Andrew Stine-Rowe is another M.D./M.P.H. student who took Torrents’ course. Stine-Rowe graduated from MIT with a bachelor’s degree in urban studies and city planning. He appreciates the parallels of art observation and diagnosis skills, and shared his thoughts on an additional benefit of such programs.

“Science is very important in medicine, but so are the soft skills,” he said. “Courses like this might help newer doctors see the big picture, and potentially avoid burning out.”

Errors in the medical field from missed or incorrect diagnoses continue to be a major issue. The World Health Organization reports that 88,000 patients die each year due to misdiagnosis or unintentional prescription overdoses due to communication glitches. Communication also plays an essential role when a patient is in a care transition.

Research has so far shown a potentially dramatic positive influence of using art education to make a difference.

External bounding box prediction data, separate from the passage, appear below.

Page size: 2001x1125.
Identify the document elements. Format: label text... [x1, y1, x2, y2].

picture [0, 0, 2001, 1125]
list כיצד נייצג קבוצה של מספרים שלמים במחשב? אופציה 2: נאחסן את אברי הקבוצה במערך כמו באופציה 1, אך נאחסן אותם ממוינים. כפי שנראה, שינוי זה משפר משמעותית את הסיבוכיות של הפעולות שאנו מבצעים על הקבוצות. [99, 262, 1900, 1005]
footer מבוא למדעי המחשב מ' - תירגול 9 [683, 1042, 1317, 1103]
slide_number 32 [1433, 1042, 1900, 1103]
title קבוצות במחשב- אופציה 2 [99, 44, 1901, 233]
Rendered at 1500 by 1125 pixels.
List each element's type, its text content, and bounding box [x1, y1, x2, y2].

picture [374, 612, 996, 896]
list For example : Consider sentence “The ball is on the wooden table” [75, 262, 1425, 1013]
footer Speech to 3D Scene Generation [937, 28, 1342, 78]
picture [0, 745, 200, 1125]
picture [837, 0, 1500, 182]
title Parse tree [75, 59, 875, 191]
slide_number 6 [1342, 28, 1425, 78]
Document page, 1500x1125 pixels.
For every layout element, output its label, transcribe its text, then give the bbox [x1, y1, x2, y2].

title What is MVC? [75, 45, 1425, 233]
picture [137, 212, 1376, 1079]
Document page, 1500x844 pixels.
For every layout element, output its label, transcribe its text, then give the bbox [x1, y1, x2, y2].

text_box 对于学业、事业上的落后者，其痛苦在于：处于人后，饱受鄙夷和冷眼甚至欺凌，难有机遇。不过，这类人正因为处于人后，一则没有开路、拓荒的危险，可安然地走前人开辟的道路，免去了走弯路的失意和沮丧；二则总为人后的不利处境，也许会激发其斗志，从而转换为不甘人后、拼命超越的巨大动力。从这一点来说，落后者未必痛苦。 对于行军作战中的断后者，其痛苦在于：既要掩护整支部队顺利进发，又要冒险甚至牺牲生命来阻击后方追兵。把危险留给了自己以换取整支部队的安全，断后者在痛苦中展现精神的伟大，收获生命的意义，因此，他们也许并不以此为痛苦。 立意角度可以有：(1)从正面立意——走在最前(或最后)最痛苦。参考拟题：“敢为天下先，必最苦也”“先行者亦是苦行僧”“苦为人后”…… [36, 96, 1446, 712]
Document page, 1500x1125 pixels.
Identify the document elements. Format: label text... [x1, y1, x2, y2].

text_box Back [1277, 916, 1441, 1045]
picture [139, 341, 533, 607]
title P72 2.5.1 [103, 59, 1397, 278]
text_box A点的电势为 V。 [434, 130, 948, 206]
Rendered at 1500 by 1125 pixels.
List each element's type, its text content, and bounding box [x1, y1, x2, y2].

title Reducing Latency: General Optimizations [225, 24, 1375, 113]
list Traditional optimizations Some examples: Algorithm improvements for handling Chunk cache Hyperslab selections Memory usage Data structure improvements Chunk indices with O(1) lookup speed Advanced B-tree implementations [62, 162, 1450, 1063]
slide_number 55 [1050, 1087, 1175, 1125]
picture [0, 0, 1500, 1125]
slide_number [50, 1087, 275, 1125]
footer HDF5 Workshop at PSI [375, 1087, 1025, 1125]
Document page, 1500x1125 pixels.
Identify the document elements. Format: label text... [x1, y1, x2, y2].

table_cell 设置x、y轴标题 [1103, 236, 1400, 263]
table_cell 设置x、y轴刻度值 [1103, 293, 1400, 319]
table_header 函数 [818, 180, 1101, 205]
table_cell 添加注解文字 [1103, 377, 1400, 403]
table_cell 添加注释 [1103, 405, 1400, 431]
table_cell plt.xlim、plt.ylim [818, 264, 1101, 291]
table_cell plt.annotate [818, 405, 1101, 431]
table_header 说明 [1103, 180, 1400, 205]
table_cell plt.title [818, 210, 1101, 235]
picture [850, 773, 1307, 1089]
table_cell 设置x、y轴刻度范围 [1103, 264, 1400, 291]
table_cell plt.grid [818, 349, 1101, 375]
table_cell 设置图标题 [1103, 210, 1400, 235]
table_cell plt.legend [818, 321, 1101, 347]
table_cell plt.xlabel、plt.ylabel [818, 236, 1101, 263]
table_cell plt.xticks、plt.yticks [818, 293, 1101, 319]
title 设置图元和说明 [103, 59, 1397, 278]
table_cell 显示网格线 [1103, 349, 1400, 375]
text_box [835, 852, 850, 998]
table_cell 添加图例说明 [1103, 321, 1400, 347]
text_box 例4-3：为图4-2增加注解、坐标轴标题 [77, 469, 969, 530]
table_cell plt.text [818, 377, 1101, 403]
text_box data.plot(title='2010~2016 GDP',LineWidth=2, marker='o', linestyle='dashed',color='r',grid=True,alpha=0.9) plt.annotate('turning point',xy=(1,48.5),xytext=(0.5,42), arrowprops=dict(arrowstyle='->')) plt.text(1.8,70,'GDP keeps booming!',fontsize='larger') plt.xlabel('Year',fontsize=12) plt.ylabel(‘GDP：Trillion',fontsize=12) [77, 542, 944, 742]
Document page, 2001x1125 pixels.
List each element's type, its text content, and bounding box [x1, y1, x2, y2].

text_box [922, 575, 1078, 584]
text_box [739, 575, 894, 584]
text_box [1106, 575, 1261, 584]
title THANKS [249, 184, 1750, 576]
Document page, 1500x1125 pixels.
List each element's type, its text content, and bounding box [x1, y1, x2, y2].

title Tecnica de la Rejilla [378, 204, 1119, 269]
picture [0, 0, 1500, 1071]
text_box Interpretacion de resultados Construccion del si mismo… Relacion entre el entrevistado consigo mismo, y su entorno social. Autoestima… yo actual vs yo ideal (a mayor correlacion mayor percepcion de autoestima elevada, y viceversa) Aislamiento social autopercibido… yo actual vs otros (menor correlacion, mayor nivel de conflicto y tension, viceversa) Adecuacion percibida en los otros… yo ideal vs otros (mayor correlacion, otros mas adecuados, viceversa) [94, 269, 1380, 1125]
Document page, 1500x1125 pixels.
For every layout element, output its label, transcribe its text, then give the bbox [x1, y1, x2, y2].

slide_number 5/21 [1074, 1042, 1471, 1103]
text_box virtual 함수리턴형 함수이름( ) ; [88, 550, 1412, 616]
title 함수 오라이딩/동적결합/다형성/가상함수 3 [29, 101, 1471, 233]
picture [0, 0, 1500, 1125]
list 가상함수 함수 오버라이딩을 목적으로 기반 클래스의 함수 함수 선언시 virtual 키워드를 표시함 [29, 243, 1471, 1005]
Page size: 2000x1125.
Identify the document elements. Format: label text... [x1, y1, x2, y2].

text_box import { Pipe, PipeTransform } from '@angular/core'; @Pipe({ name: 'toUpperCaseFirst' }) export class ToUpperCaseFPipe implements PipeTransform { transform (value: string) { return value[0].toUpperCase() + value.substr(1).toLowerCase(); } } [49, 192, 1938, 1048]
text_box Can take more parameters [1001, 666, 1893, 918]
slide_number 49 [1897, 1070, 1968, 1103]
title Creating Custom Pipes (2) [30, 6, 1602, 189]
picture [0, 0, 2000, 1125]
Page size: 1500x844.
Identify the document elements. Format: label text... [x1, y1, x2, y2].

A 2001 study published in The Journal of the American Medical Association concluded that visual learning workshops improve medical students’ abilities to pick up on important details by almost 10 percent. A more recent study by Harvard Medical School in 2013 found that medical students taking a 12-week course on the subject ranked 23 percent higher in post-test results on their “ability to observe” skills than their peers who did not take the course.

“My long-term goal is to expand upon our visual literacy program, and to use our experiences here to help the field get into all medical schools’ curriculum,” said Torrents. “More and more people are taking an interest. Additional research and more exposure may help the field to find its place.”